Tasks to carry out —
**a.** In the agreement excerpt, what capacities are listed in which Client might hire or retain the FLG Member?
**b.** Carry the agreement excerpt forward from the point where it stops.

Reading passage —

Start of Block

If at any time during the one (1) year period following termination of this
Agreement Client shall hire or retain the FLG Member as an employee, consultant
or independent contractor, AND in doing so induce, compel or cause FLG Member to
leave FLG as a precondition to commencing or continuing employment or
consultancy with Client, Client shall immediately pay to FLG in readily
available funds a recruiting fee equal to the annualized amount of Fees payable
hereunder, which shall equal either (i) 260 multiplied by the daily rate, if
this Agreement provides for Fees payable by daily rate, or (ii) 2,100 multiplied
by the hourly rate, if this Agreement provides for Fees payable by hourly rate,
multiplied by thirty percent (30%).

 

5.

Disclosures

 

  A.

IRS Circular 230. To ensure compliance with requirements imposed by the IRS
effective June 20, 2005, we hereby inform you that any tax advice offered during
the course of providing, or arising out of, the Services rendered pursuant to
this Agreement, unless expressly stated otherwise, is not intended or written to
be used, and cannot be used, for the purpose of: (i) avoiding tax-related
penalties under the Internal Revenue Code, or (ii) promoting, marketing or
recommending to another party any tax-related matter(s) said tax advice
address(es).

 

  B.

End of Block

[Stored data entries]

Start of Block

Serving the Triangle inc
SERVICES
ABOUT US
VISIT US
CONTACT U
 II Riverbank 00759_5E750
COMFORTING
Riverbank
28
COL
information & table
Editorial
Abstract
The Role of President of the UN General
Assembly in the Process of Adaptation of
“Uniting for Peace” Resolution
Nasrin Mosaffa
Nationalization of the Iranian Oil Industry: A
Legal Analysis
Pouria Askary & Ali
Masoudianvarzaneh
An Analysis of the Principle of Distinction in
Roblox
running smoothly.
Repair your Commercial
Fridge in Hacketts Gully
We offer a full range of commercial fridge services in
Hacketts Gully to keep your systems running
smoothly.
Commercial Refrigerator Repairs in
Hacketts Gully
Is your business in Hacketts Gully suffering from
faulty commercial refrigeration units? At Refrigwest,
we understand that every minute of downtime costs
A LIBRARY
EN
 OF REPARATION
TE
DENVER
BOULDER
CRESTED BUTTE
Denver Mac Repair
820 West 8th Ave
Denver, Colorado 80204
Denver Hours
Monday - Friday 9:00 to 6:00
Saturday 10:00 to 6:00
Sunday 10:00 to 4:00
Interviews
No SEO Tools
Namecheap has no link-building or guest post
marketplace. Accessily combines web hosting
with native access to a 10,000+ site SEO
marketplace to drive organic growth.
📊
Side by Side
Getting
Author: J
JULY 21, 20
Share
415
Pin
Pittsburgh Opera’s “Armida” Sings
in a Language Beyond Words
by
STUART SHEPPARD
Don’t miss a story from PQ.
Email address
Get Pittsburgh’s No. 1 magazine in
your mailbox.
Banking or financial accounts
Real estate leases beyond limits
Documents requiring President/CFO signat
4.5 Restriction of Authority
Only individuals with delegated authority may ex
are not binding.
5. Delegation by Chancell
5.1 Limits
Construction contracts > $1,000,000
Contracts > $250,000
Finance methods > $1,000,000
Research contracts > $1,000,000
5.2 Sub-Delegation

End of Block

Responses —
**a.** employee, consultant, independent contractor

**b.**
Attorney-Client Privilege. Privileged communication disclosed to FLG or FLG
Member may waive the privilege through no fault of our own. We strongly
recommend that you consult with your legal counsel before disclosing privileged
information to us. Pursuant to paragraph 6, neither FLG nor FLG Member will be
responsible for damages caused through Client’s waiver of privilege, whether
deliberate or inadvertent, by disclosing such information to FLG.

 

6.

DISCLAIMERS AND LIMITATION OF LIABILITY.

 

    

EXCEPT AS EXPRESSLY SET FORTH HEREIN, ALL SERVICES TO BE PROVIDED BY FLG AND FLG
MEMBER (FOR PURPOSES OF THIS PARAGRAPH 6, COLLECTIVELY “FLG”) HEREUNDER ARE
PROVIDED “AS IS” WITHOUT ANY WARRANTY WHATSOEVER. CLIENT RECOGNIZES THAT THE “AS
IS” CLAUSE OF THIS AGREEMENT IS AN IMPORTANT PART OF THE BASIS OF THIS
AGREEMENT, WITHOUT WHICH FLG WOULD NOT HAVE AGREED TO ENTER INTO THIS AGREEMENT.
FLG EXPRESSLY DISCLAIMS ALL OTHER WARRANTIES, TERMS OR CONDITIONS, WHETHER
EXPRESS, IMPLIED, OR STATUTORY, REGARDING THE PROFESSIONAL SERVICES, INCLUDING
ANY, WARRANTIES OF MERCHANTABILITY, TITLE, FITNESS FOR A PARTICULAR PURPOSE AND
INFRINGEMENT. NO REPRESENTATION OR OTHER AFFIRMATION OF FACT, REGARDING THE
SERVICES PROVIDED HEREUNDER SHALL BE DEEMED A WARRANTY FOR ANY PURPOSE OR GIVE
RISE TO ANY LIABILITY OF FLG WHATSOEVER.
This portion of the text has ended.